The problem: When the string "Silkscreen" is part of a line in the data below, report the whole line.

*** Exercise materials ***

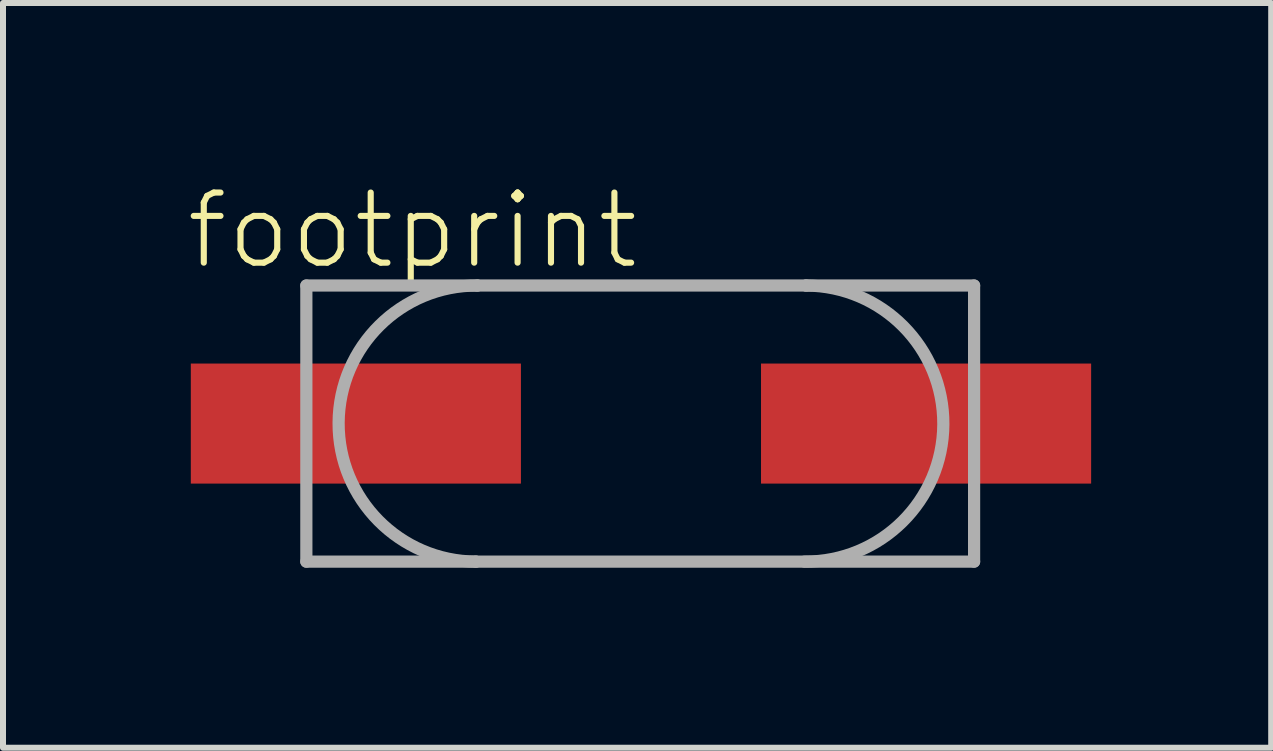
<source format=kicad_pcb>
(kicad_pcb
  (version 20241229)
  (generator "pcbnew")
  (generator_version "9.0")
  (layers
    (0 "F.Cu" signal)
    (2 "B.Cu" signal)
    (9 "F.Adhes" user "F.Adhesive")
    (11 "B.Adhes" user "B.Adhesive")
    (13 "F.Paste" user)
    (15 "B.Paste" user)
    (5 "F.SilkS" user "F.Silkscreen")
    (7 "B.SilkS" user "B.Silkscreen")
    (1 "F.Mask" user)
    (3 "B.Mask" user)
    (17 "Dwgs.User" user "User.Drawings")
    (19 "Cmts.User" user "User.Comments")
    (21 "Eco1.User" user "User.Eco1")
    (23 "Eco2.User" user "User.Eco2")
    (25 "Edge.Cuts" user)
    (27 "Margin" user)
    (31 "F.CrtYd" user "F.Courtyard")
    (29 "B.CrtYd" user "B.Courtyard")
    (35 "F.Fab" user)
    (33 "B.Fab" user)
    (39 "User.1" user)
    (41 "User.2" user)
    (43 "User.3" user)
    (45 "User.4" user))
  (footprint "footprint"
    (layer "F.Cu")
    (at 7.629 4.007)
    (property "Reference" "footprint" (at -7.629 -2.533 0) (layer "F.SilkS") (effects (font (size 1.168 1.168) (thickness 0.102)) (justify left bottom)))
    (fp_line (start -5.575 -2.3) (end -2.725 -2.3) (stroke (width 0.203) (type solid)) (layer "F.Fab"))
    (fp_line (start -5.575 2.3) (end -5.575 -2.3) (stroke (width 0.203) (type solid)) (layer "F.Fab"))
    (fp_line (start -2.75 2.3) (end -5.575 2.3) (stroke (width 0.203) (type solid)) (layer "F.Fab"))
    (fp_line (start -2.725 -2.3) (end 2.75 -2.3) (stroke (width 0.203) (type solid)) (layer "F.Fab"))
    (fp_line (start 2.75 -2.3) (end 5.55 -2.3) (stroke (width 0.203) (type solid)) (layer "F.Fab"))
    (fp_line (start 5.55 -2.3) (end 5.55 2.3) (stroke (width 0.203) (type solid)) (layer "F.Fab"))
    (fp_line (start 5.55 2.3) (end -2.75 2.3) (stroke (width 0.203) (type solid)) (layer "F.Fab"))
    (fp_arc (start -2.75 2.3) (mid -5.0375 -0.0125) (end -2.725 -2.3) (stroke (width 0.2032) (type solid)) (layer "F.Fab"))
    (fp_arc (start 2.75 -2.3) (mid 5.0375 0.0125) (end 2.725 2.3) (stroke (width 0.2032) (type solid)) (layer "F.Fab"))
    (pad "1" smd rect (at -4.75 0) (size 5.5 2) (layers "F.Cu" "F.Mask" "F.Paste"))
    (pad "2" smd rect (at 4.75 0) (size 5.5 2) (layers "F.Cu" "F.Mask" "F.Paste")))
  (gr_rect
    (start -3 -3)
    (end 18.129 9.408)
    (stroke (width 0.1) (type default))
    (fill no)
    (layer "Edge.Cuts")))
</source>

***
*** Exercise materials ***

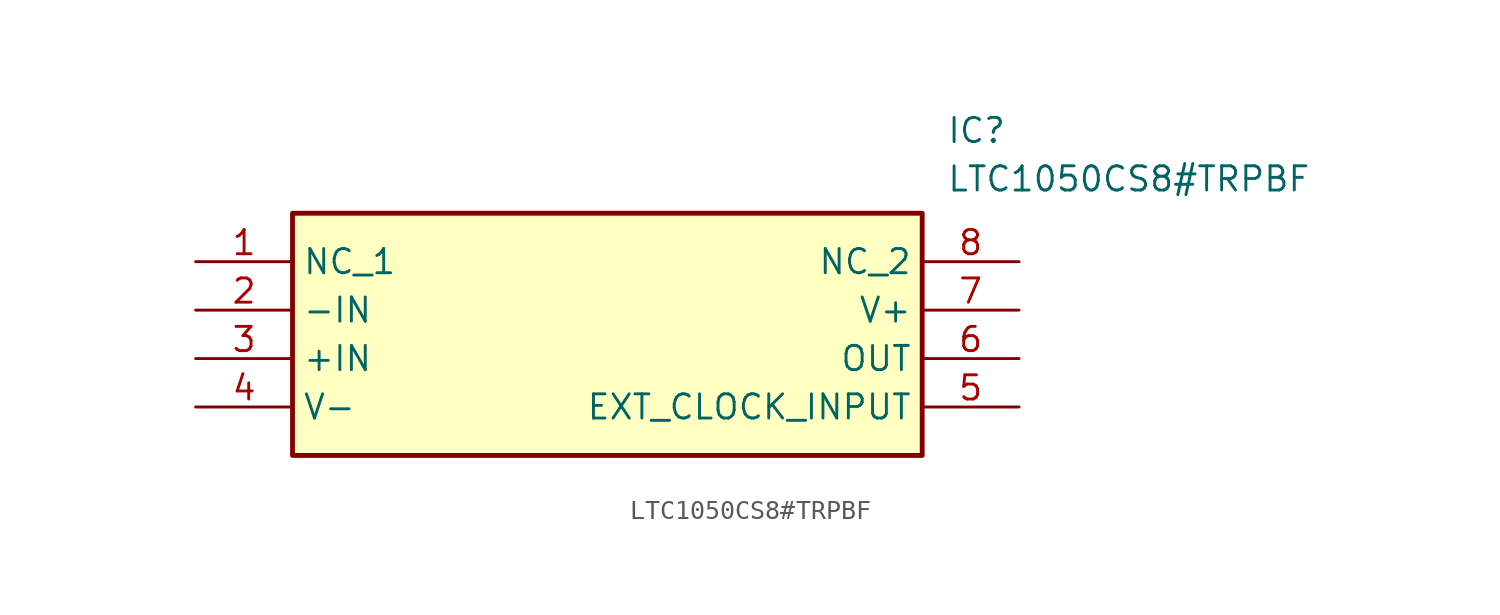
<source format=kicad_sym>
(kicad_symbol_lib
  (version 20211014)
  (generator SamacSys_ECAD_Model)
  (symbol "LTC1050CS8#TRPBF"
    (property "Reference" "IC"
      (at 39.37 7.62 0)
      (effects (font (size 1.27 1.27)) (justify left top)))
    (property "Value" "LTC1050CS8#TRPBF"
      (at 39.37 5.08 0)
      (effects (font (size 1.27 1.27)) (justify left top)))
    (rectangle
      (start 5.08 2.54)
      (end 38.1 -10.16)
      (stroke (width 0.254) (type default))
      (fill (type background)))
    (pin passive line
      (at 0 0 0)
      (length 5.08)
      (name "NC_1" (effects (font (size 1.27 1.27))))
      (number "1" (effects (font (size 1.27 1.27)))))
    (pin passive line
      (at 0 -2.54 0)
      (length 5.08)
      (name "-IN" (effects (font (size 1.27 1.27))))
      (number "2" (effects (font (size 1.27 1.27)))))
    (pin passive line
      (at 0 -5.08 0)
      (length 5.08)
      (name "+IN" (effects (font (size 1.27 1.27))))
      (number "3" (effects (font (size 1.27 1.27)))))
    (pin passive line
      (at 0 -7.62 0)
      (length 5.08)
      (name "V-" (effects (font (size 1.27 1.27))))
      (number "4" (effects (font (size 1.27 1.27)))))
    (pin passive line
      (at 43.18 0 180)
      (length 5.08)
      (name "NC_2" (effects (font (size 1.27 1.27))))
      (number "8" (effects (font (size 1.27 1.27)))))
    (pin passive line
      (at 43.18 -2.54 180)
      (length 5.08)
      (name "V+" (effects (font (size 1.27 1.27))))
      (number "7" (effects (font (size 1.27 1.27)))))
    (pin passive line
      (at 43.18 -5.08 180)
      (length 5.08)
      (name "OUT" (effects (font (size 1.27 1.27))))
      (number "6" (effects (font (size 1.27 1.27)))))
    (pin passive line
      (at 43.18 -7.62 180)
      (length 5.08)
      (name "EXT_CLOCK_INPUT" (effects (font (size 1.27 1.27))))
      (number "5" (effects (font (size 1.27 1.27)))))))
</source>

***

Finished task:
    (5 "F.SilkS" user "F.Silkscreen")
    (7 "B.SilkS" user "B.Silkscreen")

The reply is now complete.